Partai Demokrat meminta jajaran Ditjen Pemasyarakatan Kementerian Hukum dan HAM melakukan penelusuran untuk mengetahui kebenaran atas kesaksian tahanan di Rutan Salemba tersebut.
"Tentu kalau informasi ini benar, Kemenkum HAM harus segera mengadakan evaluasi terhadap Rutan Salemba," ujar Ketua DPP Bidang Pemberantasan Korupsi dan Mafia Hukum Partai Demokrat, Didi Irawadi Syamsuddin kepada okezone, Selasa (15/11/2011).
Didi berharap Dirjen PAS bertindak tegas bila didapati petugas Rutan dan Lapas menerima setoran untuk mendapat fasilitas yang diinginkan tahanan. "Apabila ada oknum sipir yang menyalahgunakan jabatan tentu harus ditindak tegas," tegas dia.

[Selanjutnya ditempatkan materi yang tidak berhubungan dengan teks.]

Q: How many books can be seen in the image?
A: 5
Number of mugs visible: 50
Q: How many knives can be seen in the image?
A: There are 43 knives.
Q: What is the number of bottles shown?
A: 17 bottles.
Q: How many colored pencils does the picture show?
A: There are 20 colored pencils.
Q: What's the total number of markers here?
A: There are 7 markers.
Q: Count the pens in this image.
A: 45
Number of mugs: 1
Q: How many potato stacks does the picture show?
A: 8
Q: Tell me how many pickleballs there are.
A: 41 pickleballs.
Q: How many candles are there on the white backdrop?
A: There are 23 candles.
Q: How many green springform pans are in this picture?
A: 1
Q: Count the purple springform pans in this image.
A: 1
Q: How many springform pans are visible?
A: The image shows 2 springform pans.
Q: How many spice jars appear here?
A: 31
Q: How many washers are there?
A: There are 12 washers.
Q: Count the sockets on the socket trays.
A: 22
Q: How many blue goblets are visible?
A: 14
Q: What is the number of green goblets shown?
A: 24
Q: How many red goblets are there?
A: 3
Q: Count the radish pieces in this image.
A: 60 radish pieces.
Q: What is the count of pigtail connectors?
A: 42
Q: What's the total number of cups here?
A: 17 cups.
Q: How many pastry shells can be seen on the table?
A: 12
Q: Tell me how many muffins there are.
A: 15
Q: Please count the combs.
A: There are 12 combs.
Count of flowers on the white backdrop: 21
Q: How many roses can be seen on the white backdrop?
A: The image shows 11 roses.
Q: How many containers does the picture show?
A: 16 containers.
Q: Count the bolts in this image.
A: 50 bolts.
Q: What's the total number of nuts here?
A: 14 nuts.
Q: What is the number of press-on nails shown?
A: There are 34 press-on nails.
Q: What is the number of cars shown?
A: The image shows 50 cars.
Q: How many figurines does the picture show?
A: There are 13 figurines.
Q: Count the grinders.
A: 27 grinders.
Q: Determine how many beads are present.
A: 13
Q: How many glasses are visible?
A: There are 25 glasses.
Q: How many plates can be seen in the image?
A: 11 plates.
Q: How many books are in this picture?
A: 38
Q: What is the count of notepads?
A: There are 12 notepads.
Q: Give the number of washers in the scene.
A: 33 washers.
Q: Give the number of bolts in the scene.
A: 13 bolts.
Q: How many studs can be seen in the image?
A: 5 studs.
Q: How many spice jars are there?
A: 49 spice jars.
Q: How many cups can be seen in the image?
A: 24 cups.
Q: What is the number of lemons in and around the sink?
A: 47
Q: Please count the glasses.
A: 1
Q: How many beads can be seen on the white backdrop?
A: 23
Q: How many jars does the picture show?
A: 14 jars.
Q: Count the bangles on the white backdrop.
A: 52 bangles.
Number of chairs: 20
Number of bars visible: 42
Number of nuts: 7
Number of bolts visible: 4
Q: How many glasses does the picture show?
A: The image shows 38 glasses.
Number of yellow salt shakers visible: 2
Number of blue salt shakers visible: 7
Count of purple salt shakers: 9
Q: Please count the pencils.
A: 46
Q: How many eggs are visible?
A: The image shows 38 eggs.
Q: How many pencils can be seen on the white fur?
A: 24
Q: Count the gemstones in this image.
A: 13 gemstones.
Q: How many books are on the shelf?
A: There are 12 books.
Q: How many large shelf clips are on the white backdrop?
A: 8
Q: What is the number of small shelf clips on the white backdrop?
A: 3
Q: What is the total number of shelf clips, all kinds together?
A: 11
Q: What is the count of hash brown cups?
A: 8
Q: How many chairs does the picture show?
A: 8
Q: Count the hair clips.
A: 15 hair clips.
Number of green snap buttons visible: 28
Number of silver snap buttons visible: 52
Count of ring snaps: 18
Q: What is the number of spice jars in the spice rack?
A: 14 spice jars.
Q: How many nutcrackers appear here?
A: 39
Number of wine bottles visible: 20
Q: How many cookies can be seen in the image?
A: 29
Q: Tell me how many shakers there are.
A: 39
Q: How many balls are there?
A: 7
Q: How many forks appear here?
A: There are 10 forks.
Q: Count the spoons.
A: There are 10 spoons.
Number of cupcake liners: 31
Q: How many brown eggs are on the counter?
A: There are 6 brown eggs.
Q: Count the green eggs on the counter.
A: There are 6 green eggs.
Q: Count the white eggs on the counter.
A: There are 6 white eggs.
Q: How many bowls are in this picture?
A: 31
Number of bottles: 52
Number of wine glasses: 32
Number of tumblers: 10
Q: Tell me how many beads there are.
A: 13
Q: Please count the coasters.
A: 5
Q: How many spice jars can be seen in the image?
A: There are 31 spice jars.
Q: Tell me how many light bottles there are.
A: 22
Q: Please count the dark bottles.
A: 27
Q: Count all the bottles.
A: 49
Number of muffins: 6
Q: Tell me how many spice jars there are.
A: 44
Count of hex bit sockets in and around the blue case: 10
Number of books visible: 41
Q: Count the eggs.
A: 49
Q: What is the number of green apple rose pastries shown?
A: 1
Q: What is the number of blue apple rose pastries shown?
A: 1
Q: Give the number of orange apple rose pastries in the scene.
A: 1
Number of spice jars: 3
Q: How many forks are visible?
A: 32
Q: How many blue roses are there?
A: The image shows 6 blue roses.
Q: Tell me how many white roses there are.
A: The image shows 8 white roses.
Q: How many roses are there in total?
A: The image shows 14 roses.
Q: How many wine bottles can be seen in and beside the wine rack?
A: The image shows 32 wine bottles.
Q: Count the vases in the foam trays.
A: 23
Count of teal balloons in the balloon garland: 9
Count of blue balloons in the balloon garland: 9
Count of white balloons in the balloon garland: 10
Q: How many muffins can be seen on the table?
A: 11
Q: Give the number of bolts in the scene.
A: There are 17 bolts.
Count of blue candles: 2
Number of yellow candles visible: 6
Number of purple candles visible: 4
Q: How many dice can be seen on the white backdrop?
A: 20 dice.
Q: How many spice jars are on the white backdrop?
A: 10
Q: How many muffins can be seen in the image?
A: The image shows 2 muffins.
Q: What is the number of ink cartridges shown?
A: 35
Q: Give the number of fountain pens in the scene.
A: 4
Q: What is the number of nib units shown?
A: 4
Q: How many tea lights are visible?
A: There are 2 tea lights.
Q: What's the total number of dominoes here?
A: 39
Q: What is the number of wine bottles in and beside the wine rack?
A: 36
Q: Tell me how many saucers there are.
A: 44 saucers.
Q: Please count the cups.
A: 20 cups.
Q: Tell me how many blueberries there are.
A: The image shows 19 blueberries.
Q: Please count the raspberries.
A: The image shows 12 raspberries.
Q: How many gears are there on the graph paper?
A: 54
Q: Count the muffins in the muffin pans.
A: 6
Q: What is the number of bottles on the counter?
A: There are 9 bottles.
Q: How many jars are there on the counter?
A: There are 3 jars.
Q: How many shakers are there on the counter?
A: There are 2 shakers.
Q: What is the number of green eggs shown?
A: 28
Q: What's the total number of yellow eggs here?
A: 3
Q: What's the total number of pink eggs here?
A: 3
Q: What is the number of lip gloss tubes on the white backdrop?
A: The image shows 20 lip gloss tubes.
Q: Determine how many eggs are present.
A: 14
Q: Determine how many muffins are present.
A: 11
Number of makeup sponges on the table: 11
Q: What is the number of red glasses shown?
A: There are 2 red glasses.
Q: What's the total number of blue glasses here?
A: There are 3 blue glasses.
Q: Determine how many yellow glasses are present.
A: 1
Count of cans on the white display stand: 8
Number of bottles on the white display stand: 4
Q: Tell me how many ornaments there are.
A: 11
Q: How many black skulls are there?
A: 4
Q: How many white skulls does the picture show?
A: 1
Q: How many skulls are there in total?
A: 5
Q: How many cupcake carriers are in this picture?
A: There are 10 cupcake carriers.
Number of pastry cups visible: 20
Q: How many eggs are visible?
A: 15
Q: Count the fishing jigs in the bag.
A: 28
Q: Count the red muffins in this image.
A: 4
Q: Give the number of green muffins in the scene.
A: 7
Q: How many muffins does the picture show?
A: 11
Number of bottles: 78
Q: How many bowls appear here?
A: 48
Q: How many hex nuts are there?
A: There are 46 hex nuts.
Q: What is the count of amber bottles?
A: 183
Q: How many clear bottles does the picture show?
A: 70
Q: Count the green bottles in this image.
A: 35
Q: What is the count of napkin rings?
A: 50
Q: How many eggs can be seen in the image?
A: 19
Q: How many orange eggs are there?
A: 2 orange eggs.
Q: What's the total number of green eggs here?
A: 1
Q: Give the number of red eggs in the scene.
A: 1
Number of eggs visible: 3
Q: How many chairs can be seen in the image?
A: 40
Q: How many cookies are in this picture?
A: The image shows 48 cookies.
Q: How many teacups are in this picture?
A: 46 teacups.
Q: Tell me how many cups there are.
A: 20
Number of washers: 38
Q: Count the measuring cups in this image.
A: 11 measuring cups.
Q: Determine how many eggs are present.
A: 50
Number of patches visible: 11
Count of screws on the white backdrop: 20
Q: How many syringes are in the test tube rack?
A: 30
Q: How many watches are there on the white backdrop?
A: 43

Seperti diketahui beredar video kesaksian dari tahanan di Rutan Salemba, Jakarta yang menyebut adanya perlakuan berbeda antara tahanan berduit dan tidak. Perlakuan berbeda itu diberikan dalam menu makanan, pemilihan sel dan ruangan khusus untuk bercinta yang harga sewanya mencapai Rp500 ribu.
"Ke depan tidak boleh lagi ada diskriminasi dan juga perlakuan istimewa oleh oknum sipir terhadap penghuni LP tertentu," kata Didi.